TASK INPUTS>
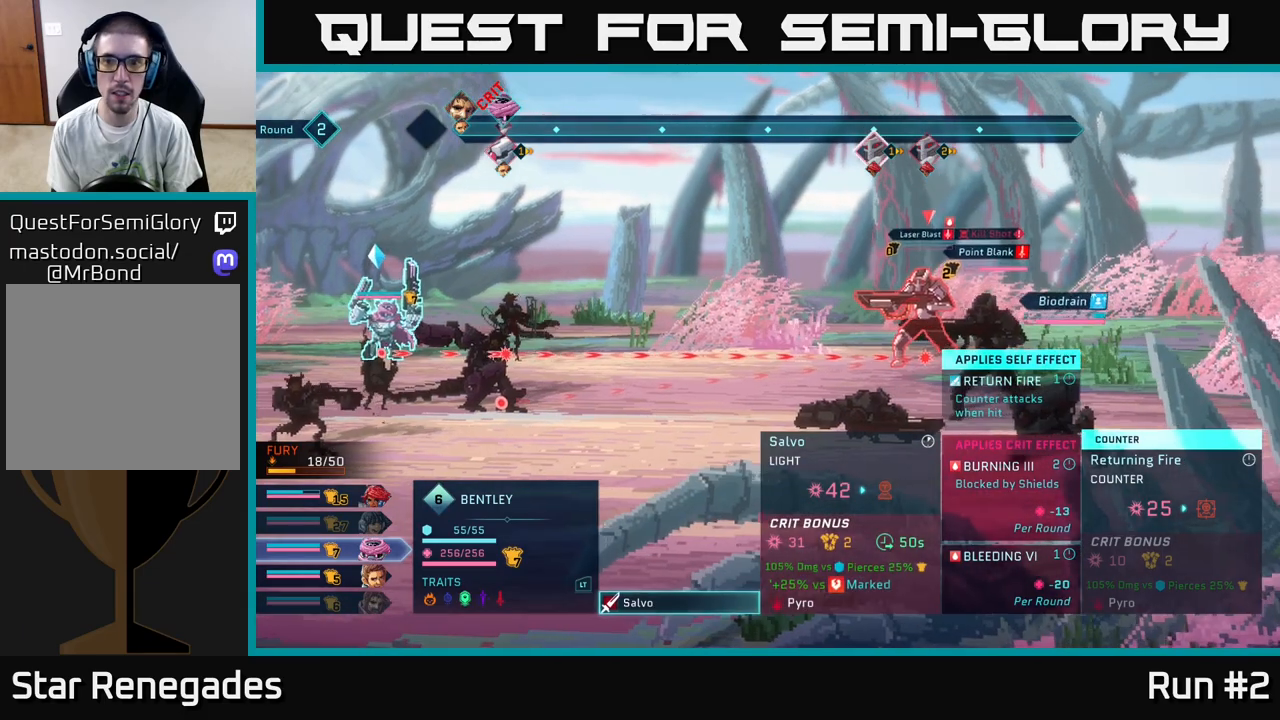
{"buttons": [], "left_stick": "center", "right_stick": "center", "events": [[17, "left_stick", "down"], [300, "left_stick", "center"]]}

==

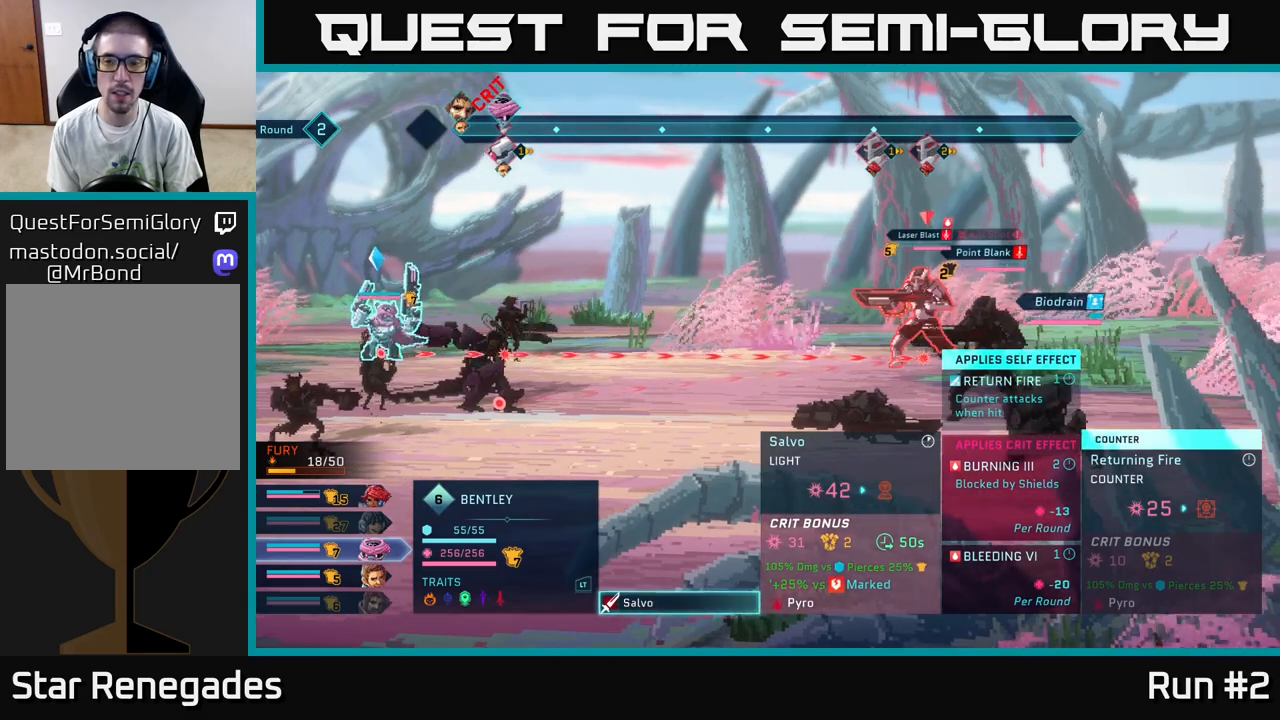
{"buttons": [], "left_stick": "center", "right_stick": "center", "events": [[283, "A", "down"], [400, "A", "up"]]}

...

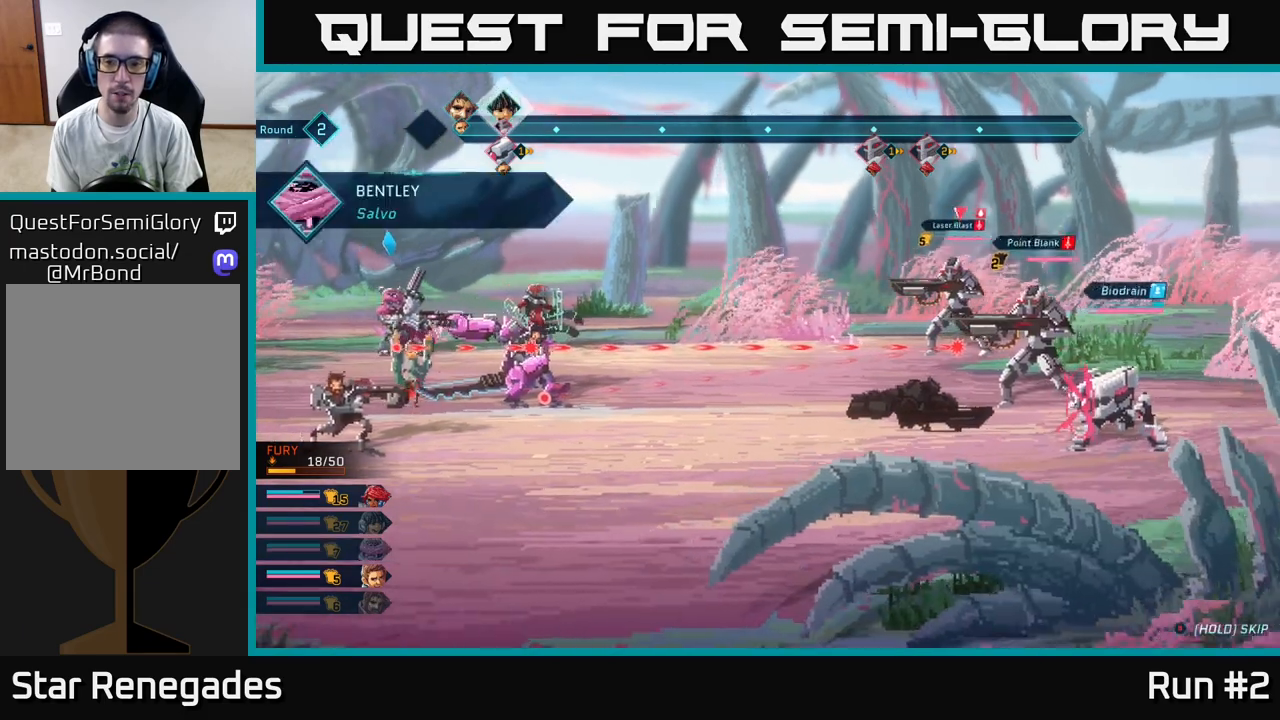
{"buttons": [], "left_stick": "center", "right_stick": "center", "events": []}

EXERCISE REQUIREMENTS> Filter the data above by the word "down" and copy every line that matches.

RESPONSE TO THE EXERCISE>
{"buttons": [], "left_stick": "center", "right_stick": "center", "events": [[17, "left_stick", "down"], [300, "left_stick", "center"]]}
{"buttons": [], "left_stick": "center", "right_stick": "center", "events": [[283, "A", "down"], [400, "A", "up"]]}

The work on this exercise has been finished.